Das (Urheber)Recht am eigenen Bild

December 19, 2008 · verfasst von: RS

©istock.com/JoanVicent
Aus rechtlicher Sicht bedarf die Verwendung der Redewendung vom „Recht am eigenen Bild“ der zweifachen Betrachtung unter völlig unterschiedlichen Gesichtspunkten.
 
Da ist der urheberrechtliche Aspekt. Dass gemalte Bilder „Werke“ im Sinne des Urheberrechtes sind, war wohl jedem geläufig – sie sind „Werke der bildenden Künste“ und durch § 2 Abs. 1 Nr. 4 Urheberrechtsgesetz (UrhG) erfasst. In der Nr. 5 der gleichen Vorschrift werden indes auch Lichtbildwerke, also Fotografien, vom Schutz des Urheberrechtes erfasst. Der Fotograf eines Bildes ist also Urheber im Sinne des Gesetzes – ihm und seinem Werk stehen unter dem Schutz des Urheberrechtes.
 
Dadurch steht allein dem Fotografen die Entscheidung darüber zu, ob er das von ihm „geschossene“ Foto in seinem Album abheftet, Freunden zeigt, zu Hause an die Wand hängt oder ähnliches (vgl. § 12 UrhG, der das Veröffentlichungsrecht regelt). Auch über die Anzahl der Abzüge (=Kopien), die er von seinem Bild anfertigt oder anfertigen lässt (vgl. § 16 UrhG, der das Vervielfältigungsrecht regelt), entscheidet allein er. Natürlich kann er auch die Entscheidung treffen, das Bild in einem Buch oder im Internet für einen großen und unbestimmten Kreis anderer zugänglich zu machen – über das „Wie“ und das „Wo“ der Verbreitung entscheidet allein der Urheber (vgl. § 17 UrhG, der das Verbreitungsrecht regelt). Mit dieser Veröffentlichung erschöpft sich allerdings das Recht eines Dritten grundsätzlich darin, dieses Bild dort zu betrachten, wo der Urheber es veröffentlicht.
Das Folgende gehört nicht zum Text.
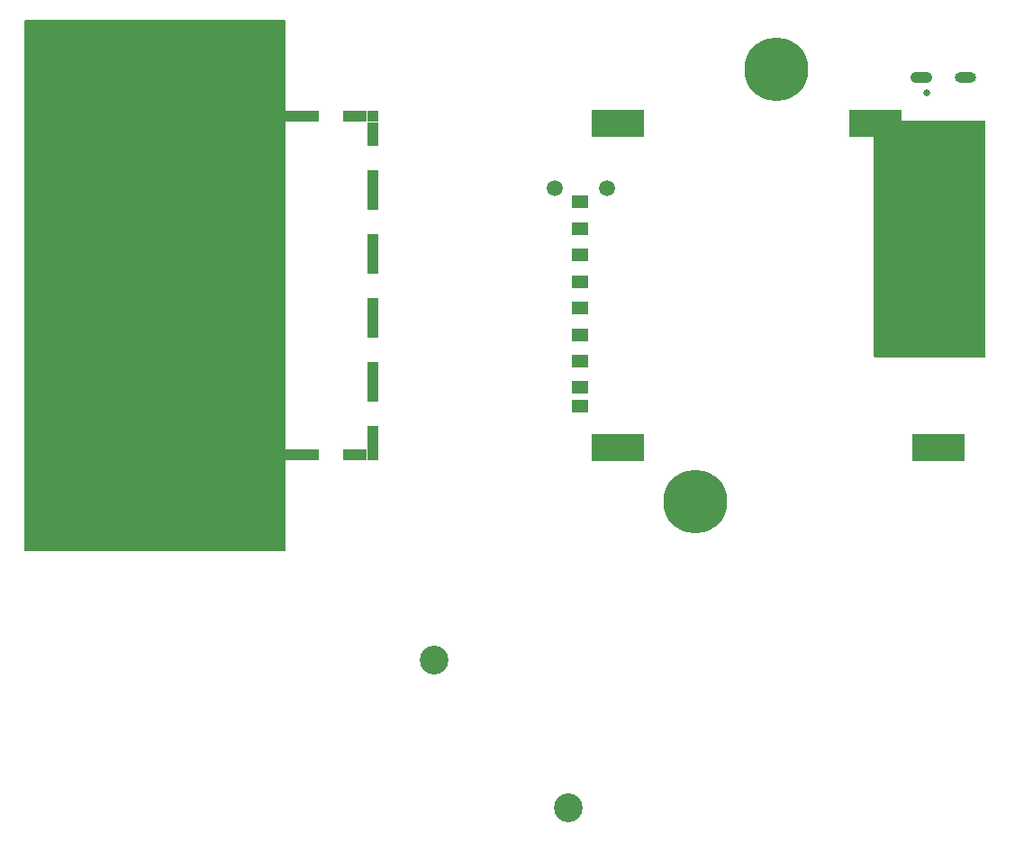
<source format=gbr>
%TF.GenerationSoftware,KiCad,Pcbnew,6.0.4-6f826c9f35~116~ubuntu20.04.1*%
%TF.CreationDate,2022-05-03T12:56:29+00:00*%
%TF.ProjectId,USTSIPIN01A,55535453-4950-4494-9e30-31412e6b6963,REV*%
%TF.SameCoordinates,Original*%
%TF.FileFunction,Soldermask,Top*%
%TF.FilePolarity,Negative*%
%FSLAX46Y46*%
G04 Gerber Fmt 4.6, Leading zero omitted, Abs format (unit mm)*
G04 Created by KiCad (PCBNEW 6.0.4-6f826c9f35~116~ubuntu20.04.1) date 2022-05-03 12:56:29*
%MOMM*%
%LPD*%
G01*
G04 APERTURE LIST*
%ADD10C,0.150000*%
%ADD11C,6.000000*%
%ADD12C,1.524000*%
%ADD13R,3.800000X1.000000*%
%ADD14R,1.000000X3.800000*%
%ADD15R,1.000000X1.000000*%
%ADD16R,1.000000X2.300000*%
%ADD17R,2.300000X1.000000*%
%ADD18C,1.500000*%
%ADD19R,1.600000X1.200000*%
%ADD20R,5.000000X2.500000*%
%ADD21C,0.650000*%
%ADD22O,2.000000X1.000000*%
%ADD23O,2.100000X1.050000*%
%ADD24C,2.700000*%
G04 APERTURE END LIST*
D10*
G36*
X24892000Y508000D02*
G01*
X508000Y508000D01*
X508000Y50292000D01*
X24892000Y50292000D01*
X24892000Y508000D01*
G37*
X24892000Y508000D02*
X508000Y508000D01*
X508000Y50292000D01*
X24892000Y50292000D01*
X24892000Y508000D01*
D11*
%TO.C,M2*%
X71120000Y45720000D03*
%TD*%
%TO.C,M3*%
X5080000Y45720000D03*
%TD*%
%TO.C,M4*%
X5080000Y5080000D03*
%TD*%
D12*
%TO.C,D2*%
X15360000Y34190000D03*
X10360000Y34190000D03*
%TD*%
D11*
%TO.C,M1*%
X63500000Y5080000D03*
%TD*%
D13*
%TO.C,M8*%
X26272000Y9500000D03*
D14*
X1372000Y22400000D03*
D15*
X33172000Y9500000D03*
D13*
X8272000Y41300000D03*
X26272000Y41300000D03*
X14272000Y41300000D03*
D14*
X33172000Y34400000D03*
D13*
X20272000Y41300000D03*
D14*
X1372000Y28400000D03*
X33172000Y22400000D03*
D16*
X33172000Y11150000D03*
D14*
X1372000Y16400000D03*
D17*
X31522000Y9500000D03*
D13*
X20272000Y9500000D03*
D14*
X1372000Y34400000D03*
D13*
X8272000Y9500000D03*
D15*
X1372000Y41300000D03*
X1372000Y9500000D03*
D14*
X33172000Y16400000D03*
D16*
X1372000Y39650000D03*
X1372000Y11150000D03*
D17*
X31522000Y41300000D03*
D14*
X33172000Y28400000D03*
D13*
X14272000Y9500000D03*
D15*
X33172000Y41300000D03*
D16*
X33172000Y39650000D03*
D17*
X3022000Y41300000D03*
X3022000Y9500000D03*
%TD*%
D18*
%TO.C,Y1*%
X50292000Y34544000D03*
X55172000Y34544000D03*
%TD*%
D19*
%TO.C,J2*%
X52700000Y30790000D03*
X52700000Y28290000D03*
X52700000Y25790000D03*
X52700000Y23290000D03*
X52700000Y20790000D03*
X52700000Y18290000D03*
X52700000Y15860000D03*
X52700000Y14060000D03*
X52700000Y33290000D03*
D20*
X56200000Y40625000D03*
X56200000Y10175000D03*
X80400000Y40625000D03*
X86400000Y10175000D03*
%TD*%
D21*
%TO.C,J4*%
X85220000Y37750000D03*
X85220000Y43530000D03*
D22*
X88900000Y44960000D03*
X88900000Y36320000D03*
D23*
X84720000Y44960000D03*
X84720000Y36320000D03*
%TD*%
D24*
%TO.C,D4*%
X51587918Y-23670400D03*
%TD*%
%TO.C,D3*%
X38927918Y-9770400D03*
%TD*%
G36*
X90747121Y40873998D02*
G01*
X90793614Y40820342D01*
X90805000Y40768000D01*
X90805000Y18795000D01*
X90784998Y18726879D01*
X90731342Y18680386D01*
X90679000Y18669000D01*
X80390000Y18669000D01*
X80321879Y18689002D01*
X80275386Y18742658D01*
X80264000Y18795000D01*
X80264000Y40768000D01*
X80284002Y40836121D01*
X80337658Y40882614D01*
X80390000Y40894000D01*
X90679000Y40894000D01*
X90747121Y40873998D01*
G37*
M02*

</source>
Ohne die Zustimmung des Urhebers darf das Bild grundsätzlich nicht vervielfältigt (=weitere Abzüge) werden oder etwa auf einem anderen Wege veröffentlicht werden.
 
Ein ganz praktisches Beispiel für eine solche unzulässige Verwendung ist in aller Regel die Nutzung einer Fotografie eines anderen auf der eigenen Homepage, der Homepage des Vereins oder der Schule. Die Verwendung von Bildern in diesem Zusammenhang bedarf der Zustimmung (=Lizenz) des Fotografen. Natürlich kann der Fotograf diese Erlaubnis davon abhängig machen, ob er dafür eine Vergütung erhält und wie hoch diese Vergütung ist. Der Download eines Bildes von einer fremden Web-Site und die Veröffentlichung dieses Bildes auf der eigenen ist – sofern der freie Download nicht ausdrücklich gestattet ist – in aller Regel eine Urheberrechtsverletzung. Bereits unter diesem Aspekt ist auch das gutgemeinte Vorgehen des „Liebesengels Sebastian“ wohl urheberrechtswidrig. 
 
Eine solche Urheberrechtsverletzung begeht etwa auch derjenige, der einen bestimmten Artikel in einem Internetauktionshaus anbieten will und zum Zwecke der professionellen Ausgestaltung seines Angebotes eine Fotografie des Gegenstandes von der Web-Site des Herstellers herunterlädt und in seinem Angebot verwendet. Davor kann nur gewarnt werden: Einige Hersteller kontrollieren die Angebote bei den Auktionshäusern; wird eine solche Verwendung ihrer Bilder entdeckt, ist der Erhalt einer urheberechtlichen Abmahnung mit der dazugehörigen Gebührenrechnung des Rechtsanwaltes vorprogrammiert.
Bei der Gestaltung einer Web-Site sollte daher ausschließlich auf selbst angefertigte Bilder zugegriffen werden oder bei Bildagenturen eine Lizenz erworben werden.
 
Aber wie immer gilt: Keine Regel ohne Ausnahmen. Im Bereich der Bilder ist die im wirklichen Leben bedeutsamste die des § 50 UrhG. Danach dürfen Werke, also auch Bilder, im Rahmen der Berichterstattung über Tagesereignisse in „einem dem Zweck gebotenen Umfang“ ohne die Zustimmung des Urhebers verwandt werden. Es muss sich um eine aktuelle Berichterstattung im Funk, Fernsehen, der Zeitung aber auch dem Internet handeln. Zu beachten ist hierbei jedoch, dass im Falle einer solchen Verwendung die Quelle, aus der das Bild stammt, genannt werden muss (§ 63 UrhG).